Safrianto menjelaskan bahwa kasus ini bermula dari Peraturan Presiden Nomor 95 Tahun 2018 tentang Sistem Pemerintah Berbasis Elektronik (SPBE), yang mengamanatkan pembentukan Pusat Data Nasional (PDN) sebagai pengelolaan data terintegrasi. Namun, pada tahun 2019, Kominfo justru membentuk PDNS yang bersifat sementara, yang bertentangan dengan Perpres tersebut. Hal ini diduga sebagai upaya para tersangka untuk mencari keuntungan pribadi.

Dalam pelaksanaannya, perusahaan pelaksana proyek diduga melakukan subkontrak kepada perusahaan lain dan menggunakan barang yang tidak memenuhi spesifikasi teknis. Tujuannya adalah untuk mendapatkan keuntungan dan memberikan kickback atau suap kepada pejabat di Kominfo.

Penggeledahan dan Penyitaan Barang Bukti

Kejaksaan telah melakukan penggeledahan di berbagai lokasi, termasuk kantor Kementerian Komunikasi dan Digital, PT Pinang Alif Teknologi, apartemen di Jakarta Pusat, kantor PT Docotel di Jakarta Selatan, rumah di Cilandak, perumahan di Tanah Sarea, Bogor, rumah tinggal di Kota Tangerang Selatan, Banten, BDx Data Center Kota Tangerang Selatan, Kantor Pusat PT Aplikanusa Lintasarta di Menara Thamrin Jakpus, dan Gedung Lintasarta di Cilandak, Jakarta Selatan.

Dari penggeledahan tersebut, jaksa menyita uang tunai sebesar Rp 1.781.097.828, tiga unit mobil, 176 gram logam mulia, tujuh Sertifikat Hak Milik atas tanah, 55 barang bukti elektronik, dan 346 dokumen. Barang bukti ini disita dari para tersangka dan saksi-saksi terkait kasus ini.

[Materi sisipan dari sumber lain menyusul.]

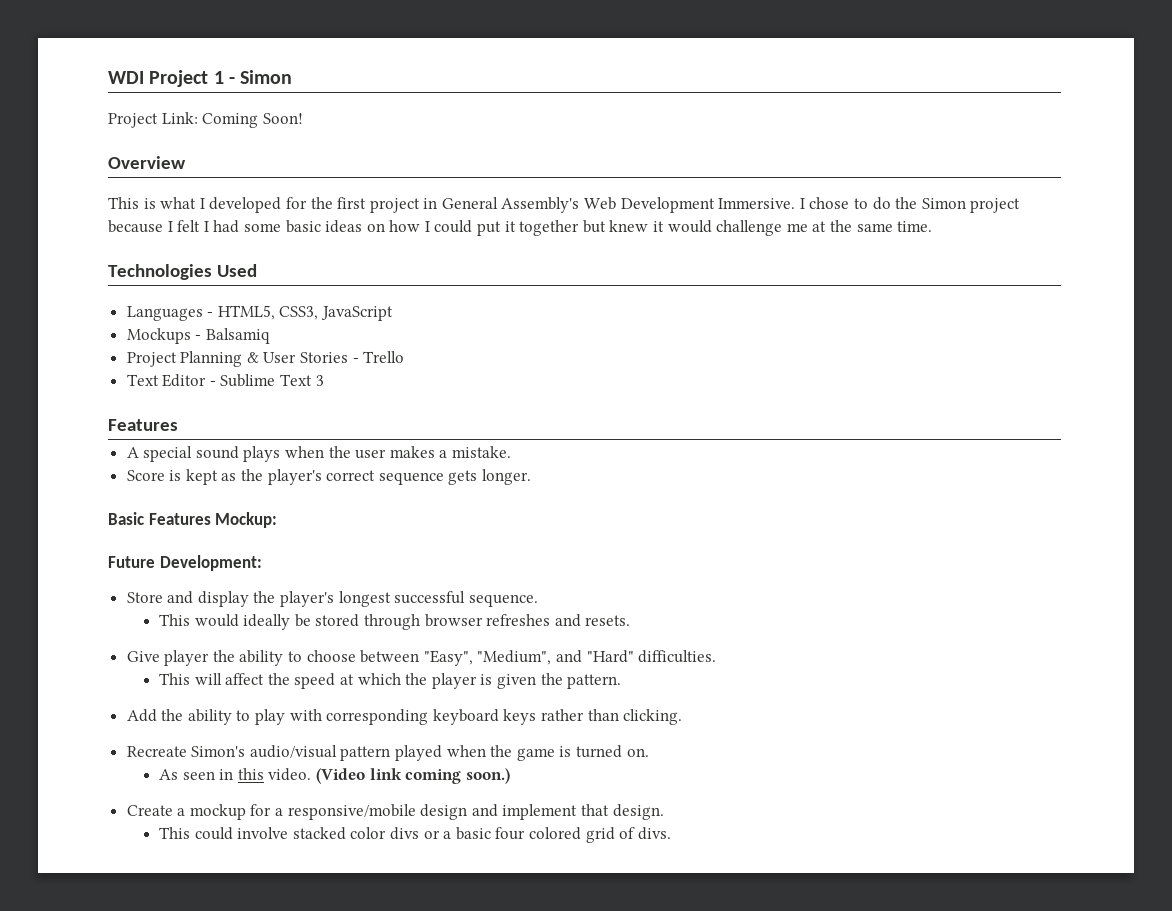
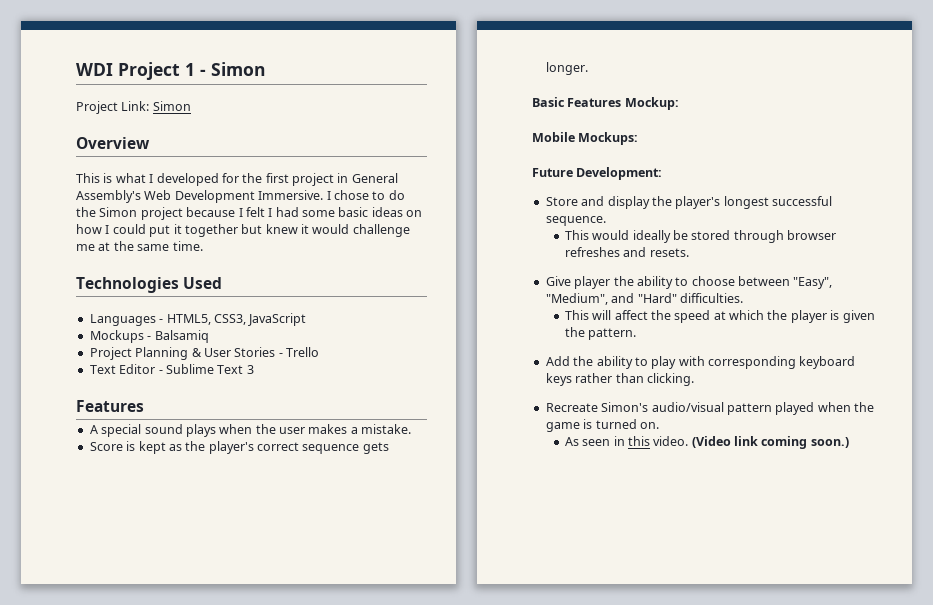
[202,113,303,128] Coming Soon! -> [152,101,191,111] Simon
(278, 520) none -> [532,132,639,145] // Mobile Mockups:
[126,804,664,820] [159,827,671,843] // Create a mockup for a responsive/mobile design and implement that design. // This could involve stacked color divs or a basic four colored grid of divs. -> (849, 442) none

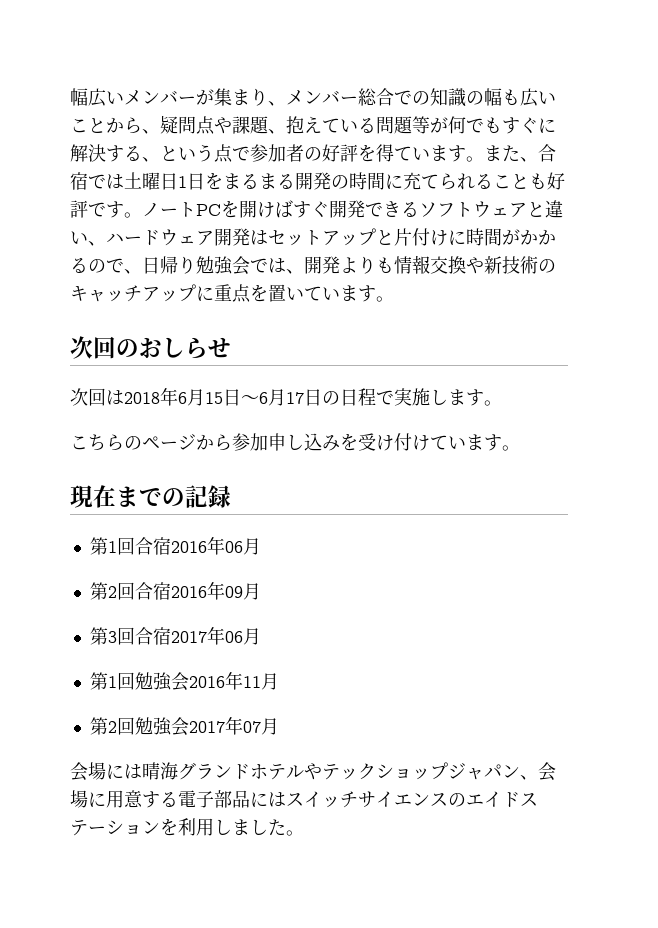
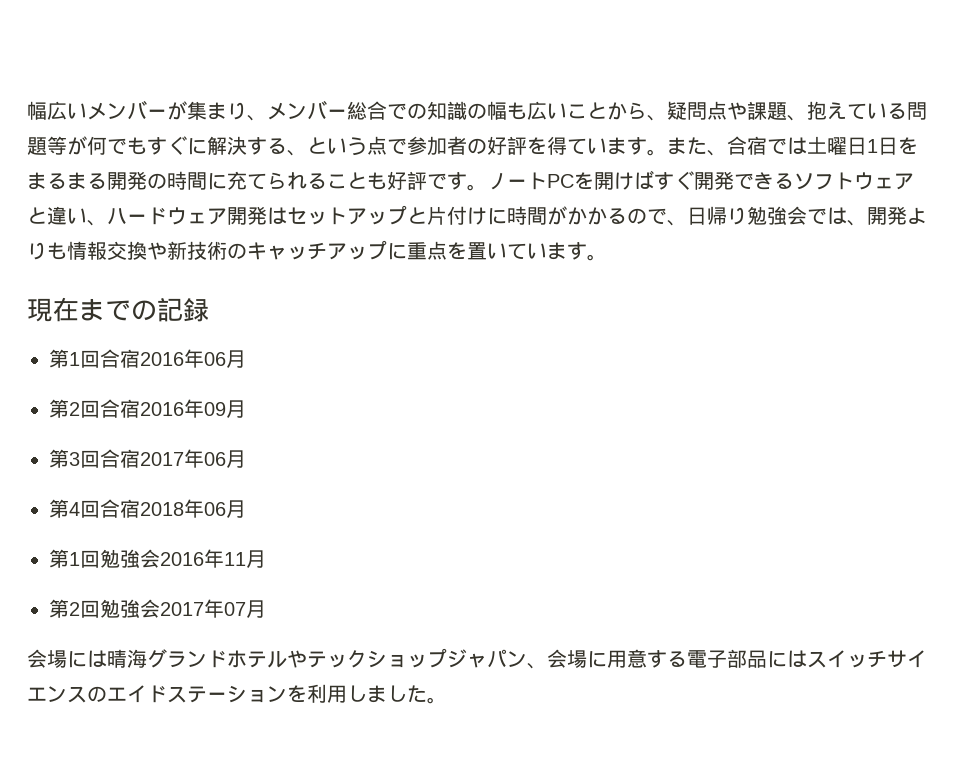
[70,336,231,359] [70,387,502,406] [70,433,520,451] // 次回のおしらせ // 次回は2018年6月15日～6月17日の日程で実施します。 // こちらのページから参加申し込みを受け付けています。 -> (607, 257) none
(261, 636) none -> [49,499,246,518] // 第4回合宿2018年06月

Dugaan Suap Mencapai Rp 11 Miliar

Lebih lanjut, Safrianto mengungkapkan bahwa dua mantan pejabat Kominfo, yaitu Semuel Abrijani Pangarepan dan Bambang Dwi Anggono, diduga menerima suap sebesar Rp 11 miliar terkait proyek PDNS. Suap ini diberikan oleh tersangka AA untuk memuluskan proyek PDNS dan memenangkan salah satu pihak sebagai pelaksana kegiatan.

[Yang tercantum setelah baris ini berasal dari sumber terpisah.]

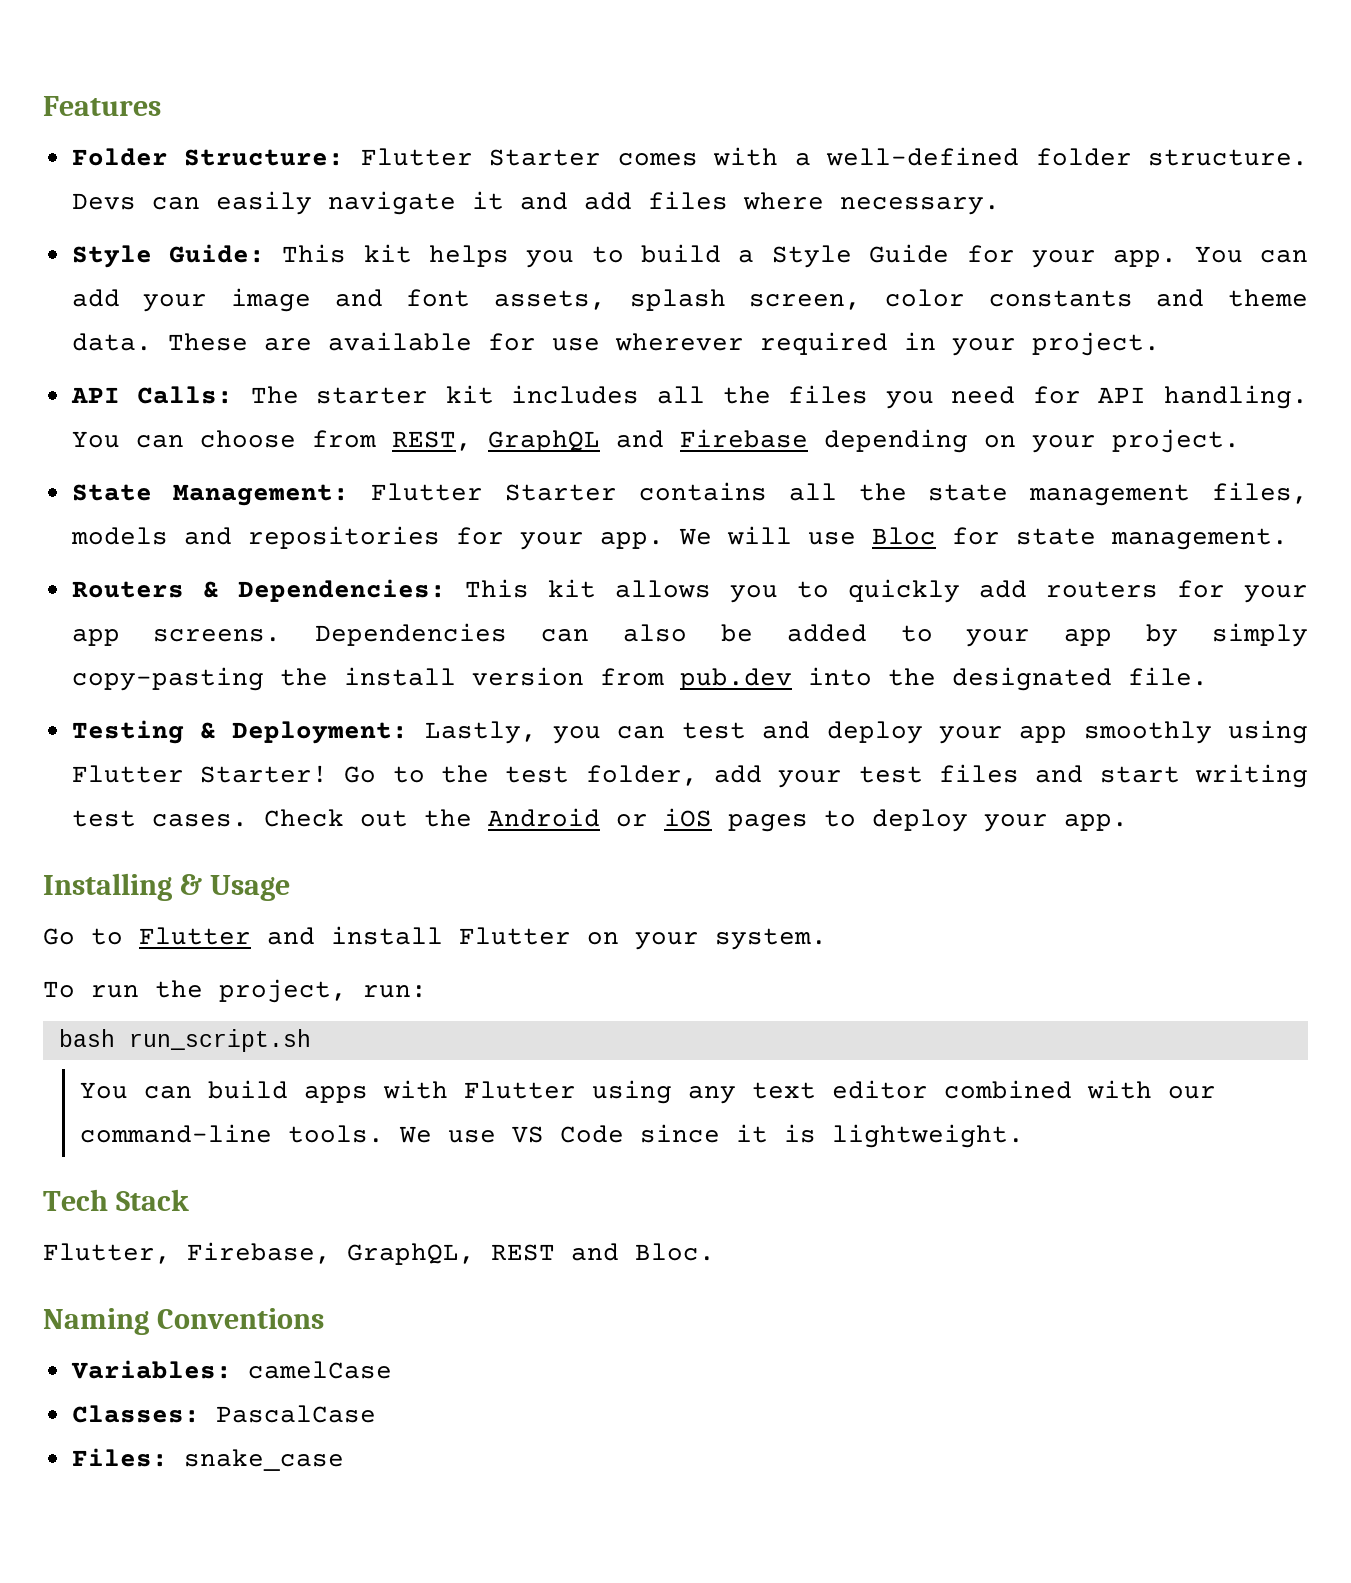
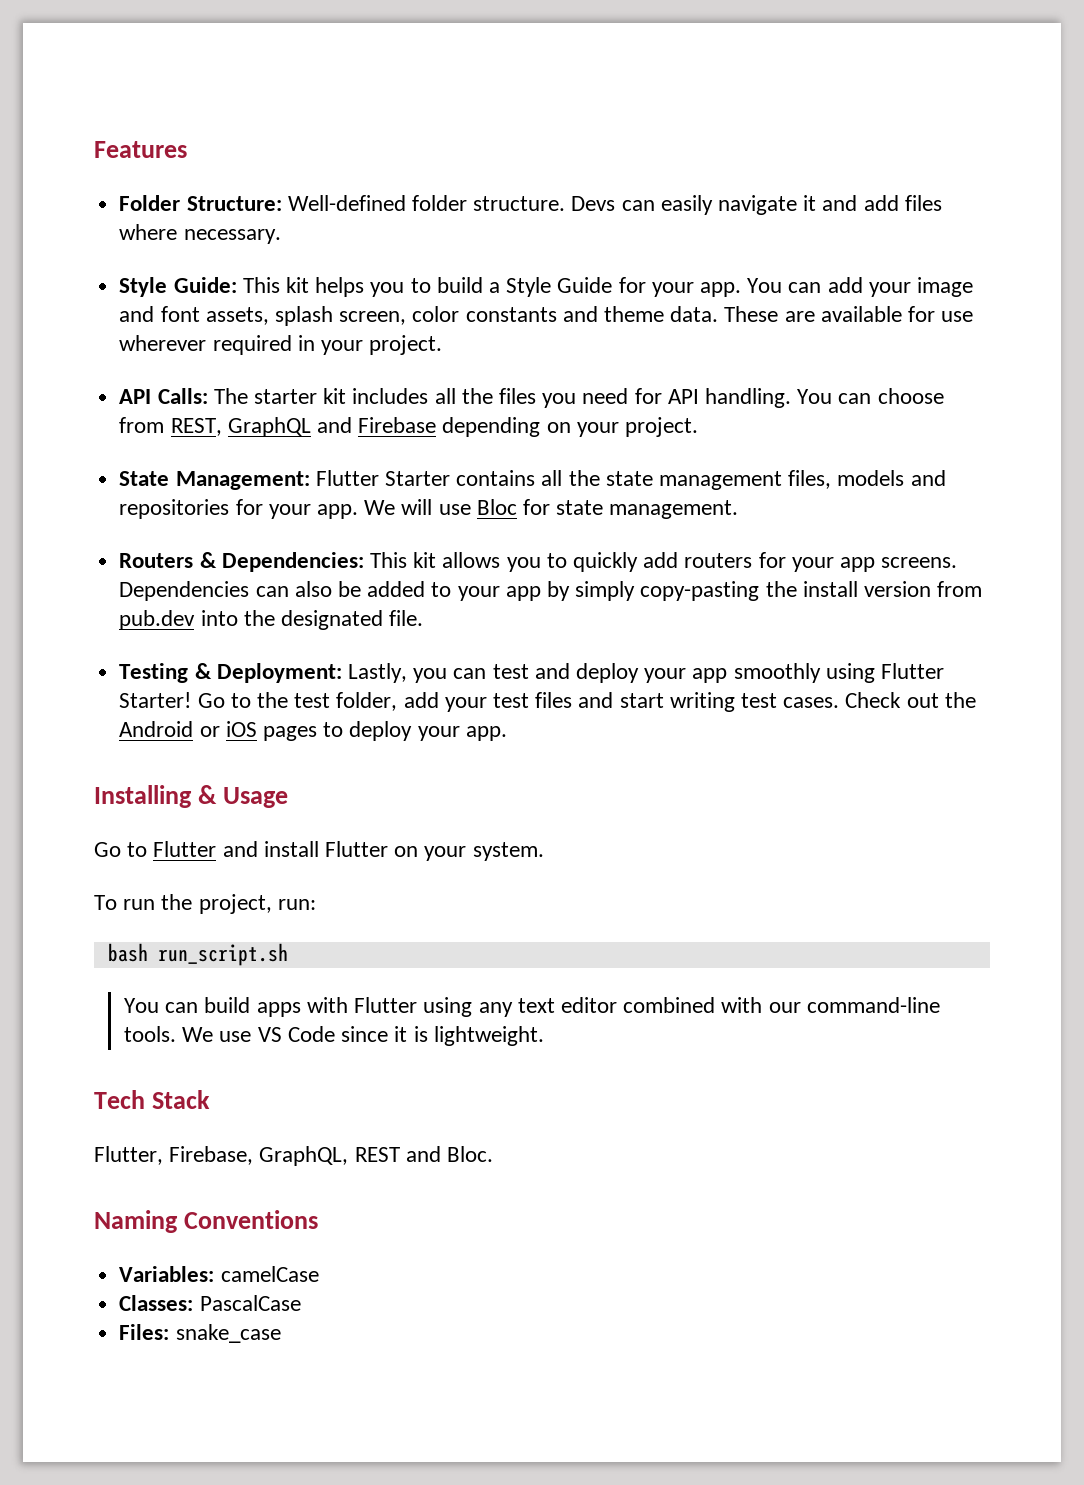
[360,147,1020,166] Flutter Starter comes with a well-defined -> [287,195,406,211] Well-defined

Proyek PDNS pertama kali dimenangkan oleh PT Docotel pada tahun 2020, kemudian dilanjutkan oleh PT Aplikasinusa Lintasarta (AL) pada periode 2021-2024. Kejaksaan akan terus mendalami kasus ini untuk mengungkap seluruh pihak yang terlibat dan potensi kerugian negara yang lebih besar.